Entries provided
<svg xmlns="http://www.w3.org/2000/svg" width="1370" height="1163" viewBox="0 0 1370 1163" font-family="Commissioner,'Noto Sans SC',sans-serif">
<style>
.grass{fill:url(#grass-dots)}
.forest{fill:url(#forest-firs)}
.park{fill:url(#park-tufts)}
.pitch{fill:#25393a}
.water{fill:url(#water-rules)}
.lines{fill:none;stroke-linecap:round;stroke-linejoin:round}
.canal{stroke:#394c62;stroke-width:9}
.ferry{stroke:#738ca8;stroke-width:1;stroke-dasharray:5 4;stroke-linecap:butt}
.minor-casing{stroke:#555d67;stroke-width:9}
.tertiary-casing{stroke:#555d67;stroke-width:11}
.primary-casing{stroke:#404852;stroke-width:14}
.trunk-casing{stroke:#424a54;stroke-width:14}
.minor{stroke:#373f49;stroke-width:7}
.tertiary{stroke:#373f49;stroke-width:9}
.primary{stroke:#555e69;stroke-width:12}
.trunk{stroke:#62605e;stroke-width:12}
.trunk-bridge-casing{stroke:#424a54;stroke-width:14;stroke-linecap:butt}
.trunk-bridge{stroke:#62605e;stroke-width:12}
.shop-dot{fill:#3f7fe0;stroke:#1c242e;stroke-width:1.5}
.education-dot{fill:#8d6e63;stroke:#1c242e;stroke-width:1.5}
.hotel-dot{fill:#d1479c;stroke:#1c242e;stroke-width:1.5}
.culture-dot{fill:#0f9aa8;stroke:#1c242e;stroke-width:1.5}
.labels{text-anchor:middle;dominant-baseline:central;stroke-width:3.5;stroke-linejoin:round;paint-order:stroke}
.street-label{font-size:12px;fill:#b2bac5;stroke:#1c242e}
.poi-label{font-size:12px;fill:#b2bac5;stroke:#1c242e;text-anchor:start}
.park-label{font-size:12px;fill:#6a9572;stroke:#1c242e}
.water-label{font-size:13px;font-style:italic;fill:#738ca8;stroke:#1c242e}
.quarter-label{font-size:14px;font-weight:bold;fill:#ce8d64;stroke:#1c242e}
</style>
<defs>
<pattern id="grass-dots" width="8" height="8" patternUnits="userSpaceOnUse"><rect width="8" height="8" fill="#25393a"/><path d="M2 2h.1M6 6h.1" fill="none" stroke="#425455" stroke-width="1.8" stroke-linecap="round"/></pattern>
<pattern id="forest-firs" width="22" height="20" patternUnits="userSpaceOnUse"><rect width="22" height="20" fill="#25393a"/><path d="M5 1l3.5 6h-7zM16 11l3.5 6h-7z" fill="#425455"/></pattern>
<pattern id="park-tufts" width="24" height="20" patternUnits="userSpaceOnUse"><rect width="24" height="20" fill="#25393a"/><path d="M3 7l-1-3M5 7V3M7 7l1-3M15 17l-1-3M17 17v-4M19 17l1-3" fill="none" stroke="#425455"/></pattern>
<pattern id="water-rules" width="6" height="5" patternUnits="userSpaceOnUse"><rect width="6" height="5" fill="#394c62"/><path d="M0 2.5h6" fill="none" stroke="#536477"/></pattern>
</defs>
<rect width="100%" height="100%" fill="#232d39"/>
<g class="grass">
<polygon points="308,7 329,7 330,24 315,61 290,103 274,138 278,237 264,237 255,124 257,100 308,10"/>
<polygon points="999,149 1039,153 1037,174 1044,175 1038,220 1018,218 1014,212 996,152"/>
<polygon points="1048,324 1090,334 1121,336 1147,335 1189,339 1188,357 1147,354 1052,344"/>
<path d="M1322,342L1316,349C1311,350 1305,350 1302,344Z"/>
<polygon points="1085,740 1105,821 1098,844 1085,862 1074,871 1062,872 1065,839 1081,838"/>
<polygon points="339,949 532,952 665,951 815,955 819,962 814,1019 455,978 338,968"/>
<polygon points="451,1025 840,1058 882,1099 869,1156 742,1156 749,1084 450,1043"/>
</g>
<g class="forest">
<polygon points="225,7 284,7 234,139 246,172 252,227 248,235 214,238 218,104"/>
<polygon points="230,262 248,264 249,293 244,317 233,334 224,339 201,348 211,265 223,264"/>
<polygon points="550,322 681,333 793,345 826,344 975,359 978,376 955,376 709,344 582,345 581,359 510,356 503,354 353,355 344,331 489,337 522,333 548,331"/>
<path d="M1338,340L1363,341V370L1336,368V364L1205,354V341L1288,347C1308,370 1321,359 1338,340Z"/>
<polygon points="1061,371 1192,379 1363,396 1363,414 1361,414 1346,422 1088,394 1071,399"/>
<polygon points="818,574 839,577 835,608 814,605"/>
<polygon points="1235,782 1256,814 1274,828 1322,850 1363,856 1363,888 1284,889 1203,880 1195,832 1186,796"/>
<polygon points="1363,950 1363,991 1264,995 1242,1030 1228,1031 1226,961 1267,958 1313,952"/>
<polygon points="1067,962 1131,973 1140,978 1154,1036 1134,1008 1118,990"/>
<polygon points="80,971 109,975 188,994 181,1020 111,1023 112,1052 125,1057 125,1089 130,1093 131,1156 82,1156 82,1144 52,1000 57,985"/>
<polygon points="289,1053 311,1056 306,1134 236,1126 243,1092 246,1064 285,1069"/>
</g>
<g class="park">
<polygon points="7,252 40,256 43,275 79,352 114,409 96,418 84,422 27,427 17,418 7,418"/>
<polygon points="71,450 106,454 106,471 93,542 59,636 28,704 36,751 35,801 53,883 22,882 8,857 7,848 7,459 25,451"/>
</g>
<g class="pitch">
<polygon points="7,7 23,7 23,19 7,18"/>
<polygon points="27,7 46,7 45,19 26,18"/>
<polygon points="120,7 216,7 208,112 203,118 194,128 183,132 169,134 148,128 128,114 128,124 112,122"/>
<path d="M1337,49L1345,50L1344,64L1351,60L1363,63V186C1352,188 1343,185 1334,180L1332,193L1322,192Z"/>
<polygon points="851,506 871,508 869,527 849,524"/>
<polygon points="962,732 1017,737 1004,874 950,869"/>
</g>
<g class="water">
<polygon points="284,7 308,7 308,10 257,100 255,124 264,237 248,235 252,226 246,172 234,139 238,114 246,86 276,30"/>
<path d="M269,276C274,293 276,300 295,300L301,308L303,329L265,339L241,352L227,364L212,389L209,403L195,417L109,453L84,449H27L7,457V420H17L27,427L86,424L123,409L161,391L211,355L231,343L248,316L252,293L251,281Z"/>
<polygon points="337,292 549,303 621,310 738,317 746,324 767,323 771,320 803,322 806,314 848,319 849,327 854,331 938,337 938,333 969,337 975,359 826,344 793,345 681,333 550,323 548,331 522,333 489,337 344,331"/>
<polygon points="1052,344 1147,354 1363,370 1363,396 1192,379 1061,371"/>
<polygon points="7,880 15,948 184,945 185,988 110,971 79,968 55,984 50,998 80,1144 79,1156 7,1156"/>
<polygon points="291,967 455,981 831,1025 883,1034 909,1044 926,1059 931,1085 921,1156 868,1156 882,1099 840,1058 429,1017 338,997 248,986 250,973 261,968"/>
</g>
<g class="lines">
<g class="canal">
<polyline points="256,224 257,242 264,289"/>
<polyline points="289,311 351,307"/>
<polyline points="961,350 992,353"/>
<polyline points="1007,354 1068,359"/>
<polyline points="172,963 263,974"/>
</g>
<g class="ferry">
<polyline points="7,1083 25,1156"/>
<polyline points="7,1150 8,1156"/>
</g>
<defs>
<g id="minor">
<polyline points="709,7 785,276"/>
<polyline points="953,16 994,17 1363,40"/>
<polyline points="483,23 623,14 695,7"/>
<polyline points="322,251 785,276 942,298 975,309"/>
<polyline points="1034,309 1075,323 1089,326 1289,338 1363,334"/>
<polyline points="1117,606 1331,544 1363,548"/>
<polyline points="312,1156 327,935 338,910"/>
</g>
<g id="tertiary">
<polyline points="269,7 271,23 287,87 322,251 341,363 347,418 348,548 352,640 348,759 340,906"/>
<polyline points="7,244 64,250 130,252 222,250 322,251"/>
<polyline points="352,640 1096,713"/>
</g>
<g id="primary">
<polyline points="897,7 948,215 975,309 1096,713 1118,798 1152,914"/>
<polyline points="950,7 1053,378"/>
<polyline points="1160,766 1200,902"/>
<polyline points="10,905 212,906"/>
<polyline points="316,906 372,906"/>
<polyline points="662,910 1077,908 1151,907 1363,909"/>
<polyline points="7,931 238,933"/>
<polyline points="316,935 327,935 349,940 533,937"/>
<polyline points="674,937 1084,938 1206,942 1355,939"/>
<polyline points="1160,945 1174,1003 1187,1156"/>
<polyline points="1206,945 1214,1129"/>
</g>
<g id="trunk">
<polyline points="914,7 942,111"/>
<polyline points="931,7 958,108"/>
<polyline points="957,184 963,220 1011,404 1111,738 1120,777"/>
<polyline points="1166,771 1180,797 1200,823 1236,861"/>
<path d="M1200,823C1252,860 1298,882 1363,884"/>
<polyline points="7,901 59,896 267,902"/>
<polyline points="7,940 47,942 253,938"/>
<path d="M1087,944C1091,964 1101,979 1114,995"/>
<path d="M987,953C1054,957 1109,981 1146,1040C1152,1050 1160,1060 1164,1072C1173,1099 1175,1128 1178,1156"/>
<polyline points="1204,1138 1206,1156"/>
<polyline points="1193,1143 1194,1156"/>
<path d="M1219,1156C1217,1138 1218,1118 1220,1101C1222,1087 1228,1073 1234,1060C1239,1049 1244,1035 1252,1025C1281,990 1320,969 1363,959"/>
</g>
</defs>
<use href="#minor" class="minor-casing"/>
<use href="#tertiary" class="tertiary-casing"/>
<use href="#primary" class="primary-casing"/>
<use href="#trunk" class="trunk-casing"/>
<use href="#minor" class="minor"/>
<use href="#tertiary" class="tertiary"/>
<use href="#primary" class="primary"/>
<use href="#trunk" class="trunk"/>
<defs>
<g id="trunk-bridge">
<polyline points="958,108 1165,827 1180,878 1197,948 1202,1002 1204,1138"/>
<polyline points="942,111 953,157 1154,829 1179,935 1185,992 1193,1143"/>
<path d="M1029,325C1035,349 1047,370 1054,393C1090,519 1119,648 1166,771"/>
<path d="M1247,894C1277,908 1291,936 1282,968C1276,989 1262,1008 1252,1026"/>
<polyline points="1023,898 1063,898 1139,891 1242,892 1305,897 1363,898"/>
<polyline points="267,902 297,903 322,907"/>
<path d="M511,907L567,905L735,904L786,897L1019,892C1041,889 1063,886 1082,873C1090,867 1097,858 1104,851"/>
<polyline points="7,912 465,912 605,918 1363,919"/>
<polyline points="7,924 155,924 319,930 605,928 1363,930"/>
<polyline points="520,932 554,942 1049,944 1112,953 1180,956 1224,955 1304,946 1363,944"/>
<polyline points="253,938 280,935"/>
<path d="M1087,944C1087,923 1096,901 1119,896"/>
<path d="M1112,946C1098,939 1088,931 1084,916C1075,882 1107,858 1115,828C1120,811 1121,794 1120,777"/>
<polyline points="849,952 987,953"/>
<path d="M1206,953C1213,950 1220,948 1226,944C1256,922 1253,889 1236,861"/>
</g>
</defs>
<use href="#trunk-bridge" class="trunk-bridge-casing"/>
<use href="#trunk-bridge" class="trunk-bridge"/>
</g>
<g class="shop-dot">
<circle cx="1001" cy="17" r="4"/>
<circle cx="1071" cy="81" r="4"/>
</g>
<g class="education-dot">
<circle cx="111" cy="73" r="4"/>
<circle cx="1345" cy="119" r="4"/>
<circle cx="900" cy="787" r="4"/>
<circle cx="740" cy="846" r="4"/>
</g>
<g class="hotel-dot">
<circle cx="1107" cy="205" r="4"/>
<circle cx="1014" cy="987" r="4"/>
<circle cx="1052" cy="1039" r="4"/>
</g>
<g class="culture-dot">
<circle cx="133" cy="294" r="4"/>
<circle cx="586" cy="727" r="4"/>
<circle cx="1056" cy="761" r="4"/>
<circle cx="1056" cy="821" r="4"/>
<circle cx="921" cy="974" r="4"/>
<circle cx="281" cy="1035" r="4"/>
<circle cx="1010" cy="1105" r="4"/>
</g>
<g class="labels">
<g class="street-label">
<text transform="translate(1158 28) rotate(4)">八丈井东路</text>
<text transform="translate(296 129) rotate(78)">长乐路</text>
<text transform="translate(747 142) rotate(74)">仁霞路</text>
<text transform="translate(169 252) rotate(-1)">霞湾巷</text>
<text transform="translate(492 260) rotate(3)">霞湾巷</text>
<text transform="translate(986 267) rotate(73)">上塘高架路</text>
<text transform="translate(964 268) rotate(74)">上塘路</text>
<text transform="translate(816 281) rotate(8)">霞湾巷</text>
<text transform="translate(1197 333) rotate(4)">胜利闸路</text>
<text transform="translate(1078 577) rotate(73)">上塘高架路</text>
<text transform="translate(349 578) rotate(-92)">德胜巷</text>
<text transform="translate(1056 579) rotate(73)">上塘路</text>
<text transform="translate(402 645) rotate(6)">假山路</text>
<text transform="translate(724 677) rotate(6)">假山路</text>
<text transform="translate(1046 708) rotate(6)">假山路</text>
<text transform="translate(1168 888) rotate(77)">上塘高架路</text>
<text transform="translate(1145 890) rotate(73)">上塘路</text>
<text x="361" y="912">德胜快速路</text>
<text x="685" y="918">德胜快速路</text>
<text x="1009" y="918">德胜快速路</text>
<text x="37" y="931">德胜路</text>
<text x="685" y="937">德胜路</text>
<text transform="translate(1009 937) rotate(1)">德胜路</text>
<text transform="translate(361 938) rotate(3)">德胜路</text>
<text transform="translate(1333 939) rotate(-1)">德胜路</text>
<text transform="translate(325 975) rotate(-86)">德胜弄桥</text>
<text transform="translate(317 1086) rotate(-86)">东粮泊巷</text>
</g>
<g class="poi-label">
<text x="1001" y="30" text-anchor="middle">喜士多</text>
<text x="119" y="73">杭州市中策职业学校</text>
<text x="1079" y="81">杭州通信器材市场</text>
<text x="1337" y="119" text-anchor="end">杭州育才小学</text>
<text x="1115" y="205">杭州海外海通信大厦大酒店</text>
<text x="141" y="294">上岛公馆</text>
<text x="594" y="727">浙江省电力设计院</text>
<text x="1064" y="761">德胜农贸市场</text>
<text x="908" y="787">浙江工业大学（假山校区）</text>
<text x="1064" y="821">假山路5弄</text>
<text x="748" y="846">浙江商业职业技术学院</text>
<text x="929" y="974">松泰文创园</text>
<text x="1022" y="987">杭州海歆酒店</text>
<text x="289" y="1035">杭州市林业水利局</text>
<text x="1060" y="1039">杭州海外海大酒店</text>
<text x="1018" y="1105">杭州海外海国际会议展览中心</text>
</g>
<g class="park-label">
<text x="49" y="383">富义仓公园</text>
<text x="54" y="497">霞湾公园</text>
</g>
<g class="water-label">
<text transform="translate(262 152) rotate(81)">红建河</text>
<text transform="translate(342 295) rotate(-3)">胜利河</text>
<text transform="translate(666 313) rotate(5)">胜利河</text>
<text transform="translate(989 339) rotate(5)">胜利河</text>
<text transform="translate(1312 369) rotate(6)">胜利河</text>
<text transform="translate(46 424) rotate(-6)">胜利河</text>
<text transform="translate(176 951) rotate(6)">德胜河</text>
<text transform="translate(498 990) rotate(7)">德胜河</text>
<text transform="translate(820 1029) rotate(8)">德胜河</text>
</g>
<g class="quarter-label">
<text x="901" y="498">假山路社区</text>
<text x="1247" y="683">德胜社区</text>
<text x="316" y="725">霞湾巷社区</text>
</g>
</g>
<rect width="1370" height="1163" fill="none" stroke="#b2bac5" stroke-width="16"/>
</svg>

Exercise instructions
If a line in the data above contains "lines", return that line.

Written response
.lines{fill:none;stroke-linecap:round;stroke-linejoin:round}
<g class="lines">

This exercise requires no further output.